*** Opening LISTED RECORDS ***
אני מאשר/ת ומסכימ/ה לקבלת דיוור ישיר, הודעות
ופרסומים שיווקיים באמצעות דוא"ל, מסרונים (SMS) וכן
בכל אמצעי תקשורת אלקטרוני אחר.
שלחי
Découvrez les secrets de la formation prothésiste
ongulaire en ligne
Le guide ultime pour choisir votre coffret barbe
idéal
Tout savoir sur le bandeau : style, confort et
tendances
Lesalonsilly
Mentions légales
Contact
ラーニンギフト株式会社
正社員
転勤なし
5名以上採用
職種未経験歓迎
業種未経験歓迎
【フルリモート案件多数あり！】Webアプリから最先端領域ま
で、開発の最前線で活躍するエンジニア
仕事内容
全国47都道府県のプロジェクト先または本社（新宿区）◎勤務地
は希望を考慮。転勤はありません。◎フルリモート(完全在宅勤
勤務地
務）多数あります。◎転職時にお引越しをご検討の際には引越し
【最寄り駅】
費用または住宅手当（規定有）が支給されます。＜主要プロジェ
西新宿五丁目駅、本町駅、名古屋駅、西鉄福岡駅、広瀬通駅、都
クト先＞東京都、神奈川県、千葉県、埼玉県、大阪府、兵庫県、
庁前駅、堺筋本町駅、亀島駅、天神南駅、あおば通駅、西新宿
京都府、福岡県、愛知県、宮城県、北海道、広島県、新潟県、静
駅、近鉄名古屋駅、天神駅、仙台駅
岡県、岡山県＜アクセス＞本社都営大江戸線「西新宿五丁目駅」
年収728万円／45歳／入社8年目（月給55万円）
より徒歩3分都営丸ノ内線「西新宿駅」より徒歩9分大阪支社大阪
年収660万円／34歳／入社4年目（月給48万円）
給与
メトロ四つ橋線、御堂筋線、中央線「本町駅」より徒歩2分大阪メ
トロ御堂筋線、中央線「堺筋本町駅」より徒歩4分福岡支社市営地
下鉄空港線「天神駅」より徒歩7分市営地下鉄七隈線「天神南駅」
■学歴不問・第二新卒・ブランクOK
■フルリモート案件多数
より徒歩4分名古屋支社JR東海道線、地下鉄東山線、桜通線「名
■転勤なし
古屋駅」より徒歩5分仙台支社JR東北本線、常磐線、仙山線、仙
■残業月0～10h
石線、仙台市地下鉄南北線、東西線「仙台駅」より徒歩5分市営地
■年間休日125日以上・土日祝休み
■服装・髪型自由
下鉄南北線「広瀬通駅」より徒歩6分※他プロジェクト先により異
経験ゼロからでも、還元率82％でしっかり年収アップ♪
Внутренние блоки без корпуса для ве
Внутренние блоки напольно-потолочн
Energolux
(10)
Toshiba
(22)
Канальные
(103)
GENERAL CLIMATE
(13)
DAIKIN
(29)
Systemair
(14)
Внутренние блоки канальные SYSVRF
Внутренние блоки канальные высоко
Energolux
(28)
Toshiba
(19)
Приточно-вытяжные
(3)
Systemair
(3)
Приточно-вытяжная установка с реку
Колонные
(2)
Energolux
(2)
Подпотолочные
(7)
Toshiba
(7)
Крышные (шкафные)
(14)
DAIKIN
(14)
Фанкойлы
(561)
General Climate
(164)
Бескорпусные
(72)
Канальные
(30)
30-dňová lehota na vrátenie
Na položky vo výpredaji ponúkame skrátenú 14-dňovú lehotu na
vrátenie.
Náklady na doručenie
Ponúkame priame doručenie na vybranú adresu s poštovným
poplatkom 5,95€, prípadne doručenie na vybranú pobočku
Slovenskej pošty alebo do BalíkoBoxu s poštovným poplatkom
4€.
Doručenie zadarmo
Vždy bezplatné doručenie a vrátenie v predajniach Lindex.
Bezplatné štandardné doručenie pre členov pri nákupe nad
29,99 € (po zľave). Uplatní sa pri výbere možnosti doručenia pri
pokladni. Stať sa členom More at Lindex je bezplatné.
*** Closing LISTED RECORDS ***
▸ **TRY IT**: Without leaving anything out, quote all the data.

▸ **EXERCISE OUTPUT**:
אני מאשר/ת ומסכימ/ה לקבלת דיוור ישיר, הודעות
ופרסומים שיווקיים באמצעות דוא"ל, מסרונים (SMS) וכן
בכל אמצעי תקשורת אלקטרוני אחר.
שלחי
Découvrez les secrets de la formation prothésiste
ongulaire en ligne
Le guide ultime pour choisir votre coffret barbe
idéal
Tout savoir sur le bandeau : style, confort et
tendances
Lesalonsilly
Mentions légales
Contact
ラーニンギフト株式会社
正社員
転勤なし
5名以上採用
職種未経験歓迎
業種未経験歓迎
【フルリモート案件多数あり！】Webアプリから最先端領域ま
で、開発の最前線で活躍するエンジニア
仕事内容
全国47都道府県のプロジェクト先または本社（新宿区）◎勤務地
は希望を考慮。転勤はありません。◎フルリモート(完全在宅勤
勤務地
務）多数あります。◎転職時にお引越しをご検討の際には引越し
【最寄り駅】
費用または住宅手当（規定有）が支給されます。＜主要プロジェ
西新宿五丁目駅、本町駅、名古屋駅、西鉄福岡駅、広瀬通駅、都
クト先＞東京都、神奈川県、千葉県、埼玉県、大阪府、兵庫県、
庁前駅、堺筋本町駅、亀島駅、天神南駅、あおば通駅、西新宿
京都府、福岡県、愛知県、宮城県、北海道、広島県、新潟県、静
駅、近鉄名古屋駅、天神駅、仙台駅
岡県、岡山県＜アクセス＞本社都営大江戸線「西新宿五丁目駅」
年収728万円／45歳／入社8年目（月給55万円）
より徒歩3分都営丸ノ内線「西新宿駅」より徒歩9分大阪支社大阪
年収660万円／34歳／入社4年目（月給48万円）
給与
メトロ四つ橋線、御堂筋線、中央線「本町駅」より徒歩2分大阪メ
トロ御堂筋線、中央線「堺筋本町駅」より徒歩4分福岡支社市営地
下鉄空港線「天神駅」より徒歩7分市営地下鉄七隈線「天神南駅」
■学歴不問・第二新卒・ブランクOK
■フルリモート案件多数
より徒歩4分名古屋支社JR東海道線、地下鉄東山線、桜通線「名
■転勤なし
古屋駅」より徒歩5分仙台支社JR東北本線、常磐線、仙山線、仙
■残業月0～10h
石線、仙台市地下鉄南北線、東西線「仙台駅」より徒歩5分市営地
■年間休日125日以上・土日祝休み
■服装・髪型自由
下鉄南北線「広瀬通駅」より徒歩6分※他プロジェクト先により異
経験ゼロからでも、還元率82％でしっかり年収アップ♪
Внутренние блоки без корпуса для ве
Внутренние блоки напольно-потолочн
Energolux
(10)
Toshiba
(22)
Канальные
(103)
GENERAL CLIMATE
(13)
DAIKIN
(29)
Systemair
(14)
Внутренние блоки канальные SYSVRF
Внутренние блоки канальные высоко
Energolux
(28)
Toshiba
(19)
Приточно-вытяжные
(3)
Systemair
(3)
Приточно-вытяжная установка с реку
Колонные
(2)
Energolux
(2)
Подпотолочные
(7)
Toshiba
(7)
Крышные (шкафные)
(14)
DAIKIN
(14)
Фанкойлы
(561)
General Climate
(164)
Бескорпусные
(72)
Канальные
(30)
30-dňová lehota na vrátenie
Na položky vo výpredaji ponúkame skrátenú 14-dňovú lehotu na
vrátenie.
Náklady na doručenie
Ponúkame priame doručenie na vybranú adresu s poštovným
poplatkom 5,95€, prípadne doručenie na vybranú pobočku
Slovenskej pošty alebo do BalíkoBoxu s poštovným poplatkom
4€.
Doručenie zadarmo
Vždy bezplatné doručenie a vrátenie v predajniach Lindex.
Bezplatné štandardné doručenie pre členov pri nákupe nad
29,99 € (po zľave). Uplatní sa pri výbere možnosti doručenia pri
pokladni. Stať sa členom More at Lindex je bezplatné.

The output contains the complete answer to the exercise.